Mechanical
Signaling
Molecular Forces
This area of inquiry seeks to delineate the role of atomic and molecular forces to define mechanobiology at cellular levels. The process of force transmission through the lipid bilayer remains at best partially-understood and the nature of the forces developed and exerted at the cell or tissue level remain a fundamental area of inquiry.
Mechanosensitive Channels
Our center pursues close examination of the mechanisms associated with force form lipids signaling in excitable cells, where lipid-protein interaction define the function of many mechanosensitive channels, from prokaryotes to humans. The better understanding of these forces and the molecular machines that underlie them can allow the development of the mechanoelectrical building blocks required for future bioengineering developments.
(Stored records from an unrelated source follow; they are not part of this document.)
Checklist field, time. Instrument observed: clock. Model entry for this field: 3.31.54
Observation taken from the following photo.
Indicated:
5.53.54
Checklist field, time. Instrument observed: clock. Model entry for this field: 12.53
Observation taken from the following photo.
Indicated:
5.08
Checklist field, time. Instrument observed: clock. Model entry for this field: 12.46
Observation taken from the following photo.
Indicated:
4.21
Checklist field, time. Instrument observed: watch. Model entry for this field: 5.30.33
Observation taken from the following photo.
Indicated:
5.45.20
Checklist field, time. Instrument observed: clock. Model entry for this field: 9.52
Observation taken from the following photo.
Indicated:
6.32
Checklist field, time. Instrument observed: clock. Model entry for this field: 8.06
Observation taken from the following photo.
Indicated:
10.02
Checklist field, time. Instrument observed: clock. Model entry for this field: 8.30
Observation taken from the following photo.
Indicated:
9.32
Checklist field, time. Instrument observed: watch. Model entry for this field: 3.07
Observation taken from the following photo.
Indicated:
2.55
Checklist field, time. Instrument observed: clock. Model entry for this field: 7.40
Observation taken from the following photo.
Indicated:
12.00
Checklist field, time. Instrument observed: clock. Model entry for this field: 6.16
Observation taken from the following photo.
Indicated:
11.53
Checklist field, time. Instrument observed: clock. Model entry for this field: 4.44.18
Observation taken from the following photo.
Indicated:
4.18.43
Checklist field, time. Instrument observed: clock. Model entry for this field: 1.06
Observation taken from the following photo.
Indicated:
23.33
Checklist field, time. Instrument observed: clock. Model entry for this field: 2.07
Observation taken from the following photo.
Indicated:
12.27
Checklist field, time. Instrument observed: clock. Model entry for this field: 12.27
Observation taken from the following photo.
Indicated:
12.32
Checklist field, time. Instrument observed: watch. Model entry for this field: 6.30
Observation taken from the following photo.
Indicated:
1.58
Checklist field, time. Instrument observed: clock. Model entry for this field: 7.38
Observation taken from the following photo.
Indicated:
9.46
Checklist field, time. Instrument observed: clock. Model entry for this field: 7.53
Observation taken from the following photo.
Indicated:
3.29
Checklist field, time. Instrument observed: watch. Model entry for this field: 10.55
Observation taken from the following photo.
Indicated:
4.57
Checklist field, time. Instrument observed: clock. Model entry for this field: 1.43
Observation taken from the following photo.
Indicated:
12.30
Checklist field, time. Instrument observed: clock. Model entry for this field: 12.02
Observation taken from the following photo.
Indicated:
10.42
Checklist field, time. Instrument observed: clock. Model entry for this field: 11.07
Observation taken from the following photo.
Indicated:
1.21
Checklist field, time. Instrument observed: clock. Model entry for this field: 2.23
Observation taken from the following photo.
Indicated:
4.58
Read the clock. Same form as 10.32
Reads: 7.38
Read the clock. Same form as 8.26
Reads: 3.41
Molecular mechanisms for the activation of mechanosensitive adhesion receptors
One of our focuses is to understand the activation mechanisms of critical mechanosensitive cell-adhesion receptors called adhesion G protein-coupled receptors (aGPCRs). These receptors respond to mechanical forces that are applied on their extracellular regions on the cell surface; they help cells respond to such mechanical stimuli by activating intracellular signaling pathways.
Recently, the Araç Lab revealed the first three-dimensional cryo-EM structure of a holo-aGPCR which provided clues for signal transduction from outside-to-inside the cell. They also use optical tweezers, which serve as tools to understand how aGPCRs respond to different types of applied force.
Mechanosensitive cell-surface receptors
Defining the key biochemical and biophysical properties of mechanosensitive receptors is key not only to understand how they work but also to manipulate them for the treatment of diseases.
This area focuses on characterizing understudied mechanosensitive adhesion G protein-coupled receptors. The Araç Lab has made recent breakthroughs in understanding the three-dimensional architecture and regulatory modes of CELSRs, molecules important for lymphatic fluid flow as well as cerebrospinal fluid flow among many other processes.
CELSRs are crucial in several biological situations where shear stress is present so they likely have a mechanism to respond to it.
Being able to see the extracellular and transmembrane regions of aGPCRs directly communicating opens ways for unlocking several new drug targets!